**EXERCISE DESCRIPTION:** I would like the listing below retyped exactly, line by line.

**INFORMATION:**
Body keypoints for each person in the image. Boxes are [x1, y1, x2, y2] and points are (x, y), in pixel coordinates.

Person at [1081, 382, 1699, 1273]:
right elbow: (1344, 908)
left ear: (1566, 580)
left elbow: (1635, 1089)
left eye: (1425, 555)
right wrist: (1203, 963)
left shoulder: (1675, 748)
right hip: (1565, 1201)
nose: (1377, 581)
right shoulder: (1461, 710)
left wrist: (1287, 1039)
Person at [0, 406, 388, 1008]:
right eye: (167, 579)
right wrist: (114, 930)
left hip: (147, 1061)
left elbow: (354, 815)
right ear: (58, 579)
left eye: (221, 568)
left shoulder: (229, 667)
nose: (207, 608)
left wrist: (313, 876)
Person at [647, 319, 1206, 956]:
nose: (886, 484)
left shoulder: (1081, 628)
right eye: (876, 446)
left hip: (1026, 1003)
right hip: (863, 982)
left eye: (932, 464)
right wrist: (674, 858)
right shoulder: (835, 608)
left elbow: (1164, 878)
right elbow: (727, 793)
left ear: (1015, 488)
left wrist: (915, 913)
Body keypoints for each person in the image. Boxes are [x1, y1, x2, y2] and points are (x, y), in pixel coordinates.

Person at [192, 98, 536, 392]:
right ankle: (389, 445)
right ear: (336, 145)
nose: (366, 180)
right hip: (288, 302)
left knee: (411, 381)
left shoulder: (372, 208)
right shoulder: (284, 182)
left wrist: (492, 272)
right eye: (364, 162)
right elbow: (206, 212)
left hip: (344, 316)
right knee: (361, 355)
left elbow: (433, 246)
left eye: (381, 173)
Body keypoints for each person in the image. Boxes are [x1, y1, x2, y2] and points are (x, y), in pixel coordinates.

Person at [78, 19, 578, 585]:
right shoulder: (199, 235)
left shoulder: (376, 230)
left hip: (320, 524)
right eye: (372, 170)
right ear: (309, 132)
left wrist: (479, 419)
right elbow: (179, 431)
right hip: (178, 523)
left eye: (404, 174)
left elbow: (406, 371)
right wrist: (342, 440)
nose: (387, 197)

**SOLUTION FOR THIS PROBLEM:**
Body keypoints for each person in the image. Boxes are [x1, y1, x2, y2] and points are (x, y), in pixel coordinates.

Person at [1081, 382, 1699, 1273]:
right elbow: (1344, 908)
left ear: (1566, 580)
left elbow: (1635, 1089)
left eye: (1425, 555)
right wrist: (1203, 963)
left shoulder: (1675, 748)
right hip: (1565, 1201)
nose: (1377, 581)
right shoulder: (1461, 710)
left wrist: (1287, 1039)
Person at [0, 406, 388, 1008]:
right eye: (167, 579)
right wrist: (114, 930)
left hip: (147, 1061)
left elbow: (354, 815)
right ear: (58, 579)
left eye: (221, 568)
left shoulder: (229, 667)
nose: (207, 608)
left wrist: (313, 876)
Person at [647, 319, 1206, 956]:
nose: (886, 484)
left shoulder: (1081, 628)
right eye: (876, 446)
left hip: (1026, 1003)
right hip: (863, 982)
left eye: (932, 464)
right wrist: (674, 858)
right shoulder: (835, 608)
left elbow: (1164, 878)
right elbow: (727, 793)
left ear: (1015, 488)
left wrist: (915, 913)
Body keypoints for each person in the image. Boxes are [x1, y1, x2, y2] and points are (x, y), in pixel coordinates.

Person at [192, 98, 536, 392]:
right ankle: (389, 445)
right ear: (336, 145)
nose: (366, 180)
right hip: (288, 302)
left knee: (411, 381)
left shoulder: (372, 208)
right shoulder: (284, 182)
left wrist: (492, 272)
right eye: (364, 162)
right elbow: (206, 212)
left hip: (344, 316)
right knee: (361, 355)
left elbow: (433, 246)
left eye: (381, 173)
Body keypoints for each person in the image. Boxes are [x1, y1, x2, y2] and points are (x, y), in pixel coordinates.

Person at [78, 19, 578, 585]:
right shoulder: (199, 235)
left shoulder: (376, 230)
left hip: (320, 524)
right eye: (372, 170)
right ear: (309, 132)
left wrist: (479, 419)
right elbow: (179, 431)
right hip: (178, 523)
left eye: (404, 174)
left elbow: (406, 371)
right wrist: (342, 440)
nose: (387, 197)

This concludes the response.